The morning of his doctor's appointment when I was getting him dressed he asked me where we were going.  I told him we were going to the doctor.  He immediately started crying and saying he didn't want to go.  He got completely irrational, saying "no I don't like hospitals and shots and doctors"  It was so sad.  Then when my mom got to our house to get Ashlyn and Tanner that sent him into another panic about leaving them.  I think he thought he wouldn't see them for a month again.  He cried in the car for 20 minutes for his Tanner and his Ashlyn.  If I knew it would have upset him so much I would have made it so they could have come, but we had to go downtown to Primary Children's and you never know if it will take 1 hour or 4 hours.  We all talked him through it and promised he would see them that afternoon, but holy cow it was heart breaking.  I think all of us were trying not to cry.  He had a great nurse that saw how frightened he was and instead of just pushing her way through she actually sat down next to us and showed him how she was going to do things so it wouldn't hurt him.  She was wonderful.  And he made it through and was so happy to go pick Ashlyn and Tanner up right after we left the hospital. 

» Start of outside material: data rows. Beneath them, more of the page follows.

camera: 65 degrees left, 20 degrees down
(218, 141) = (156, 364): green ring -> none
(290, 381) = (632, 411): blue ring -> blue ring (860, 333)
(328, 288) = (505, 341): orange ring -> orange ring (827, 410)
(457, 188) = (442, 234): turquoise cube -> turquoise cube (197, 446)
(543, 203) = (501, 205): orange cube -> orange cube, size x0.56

I have been getting the "what now" question or the "are you going to be normal now" question now that he is doing well and this surgery is behind us (Brad says I will never be normal)!
Yes, surgery is behind us and he is recovering well, but he is STILL recovering.  If he were to get sick right now it would be extremely hard on him.  When he gets colds and things in the future he will most likely still require supplemental oxygen (Brad and I bought some tanks to keep on hand for emergencies).  I hope he gets to a point where I don't have to be so paranoid, but we will always have to be careful.  He functions on 1/2 a heart so any illness will be harder on him than most everyone else.  So for now we are still laying low and trying not to go out much.  It has been such a blessing having Ashlyn and Tanner off track.  First, he has loved spending every minute with them, and second I don't have to worry so much about all the germs coming home from school. 
So there is our good news; a good report from the doctor and no more oxygen...
but PLEASE still keep any yucky germs to yourself (and no I will probably never be "normal" again)!

1 comment:

  1. Seriously that is a huge milestone! I'm so happy for you, your son, and can only imagine how you must feel. I've been following your blog since right before you went in to the hospital and have seen what a strong boy you have and what a wonderful Mother you are, Heidi!